PHILADELPHIA — Starbucks will close 8,000 of its company-owned U.S. stores on May 29 to conduct racial-bias education geared toward preventing discrimination in its stores, the company announced Tuesday in a press release.

The training will be provided to nearly 175,000 employees across the country, and will become part of the training process for new hires, the company says.

“I’ve spent the last few days in Philadelphia with my leadership team listening to the community, learning what we did wrong and the steps we need to take to fix it,” said Starbucks ceo Kevin Johnson in the announcement. “While this is not limited to Starbucks, we’re committed to being a part of the solution. Closing our stores for racial bias training is just one step in a journey that requires dedication from every level of our company and partnerships in our local communities.”

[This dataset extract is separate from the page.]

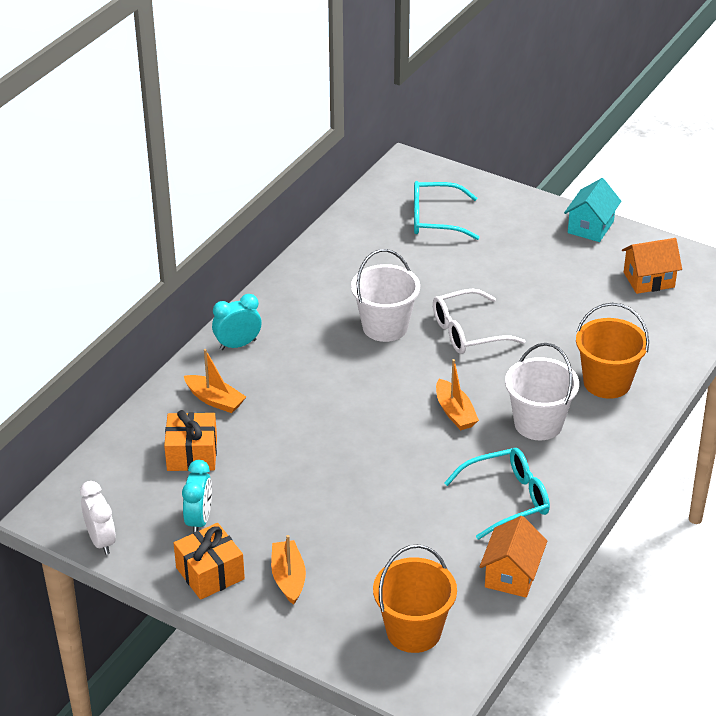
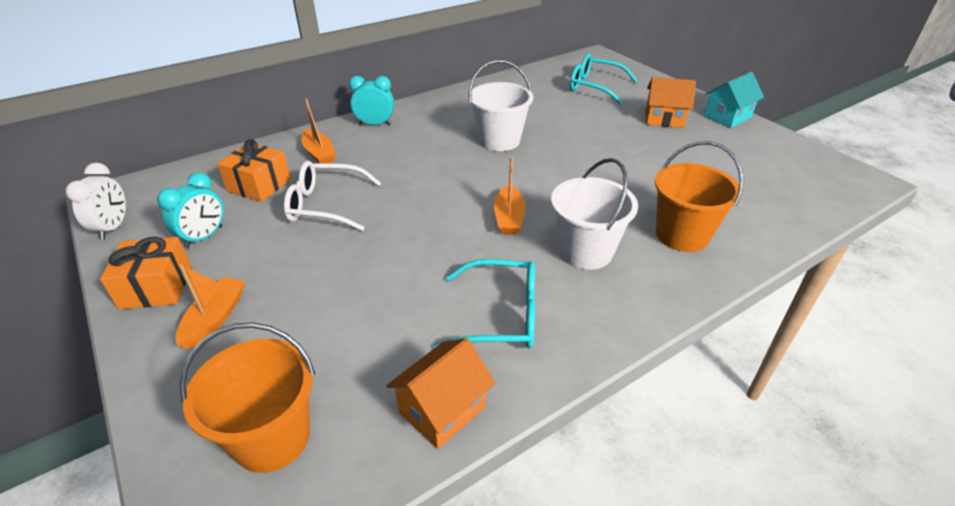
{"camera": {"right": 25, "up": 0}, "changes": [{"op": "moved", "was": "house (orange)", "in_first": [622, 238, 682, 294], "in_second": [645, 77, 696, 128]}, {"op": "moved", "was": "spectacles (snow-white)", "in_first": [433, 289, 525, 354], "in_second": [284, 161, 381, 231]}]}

All Starbucks company-owned retail stores and corporate offices will be closed on May 29 while its employees go through training designed to “address implicit bias, promote conscious inclusion, prevent discrimination and ensure everyone inside a Starbucks store feels safe and welcome,” the company’s announcement says.

 “The company’s founding values are based on humanity and inclusion,” said executive chairman Howard Schultz, who joined Johnson and other senior Starbucks leaders in Philadelphia to meet with community leaders and Starbucks partners. “We will learn from our mistakes and reaffirm our commitment to creating a safe and welcoming environment for every customer.”

According to Starbucks, the curriculum will be developed with guidance from several national and local experts confronting racial bias, including Bryan Stevenson, founder and executive director of the Equal Justice Initiative; Sherrilyn Ifill, president and director-counsel of the NAACP Legal Defense and Education Fund;  Heather McGhee, president of Demos; former U.S. Attorney General Eric Holder; and Jonathan Greenblatt, ceo of the Anti-Defamation League.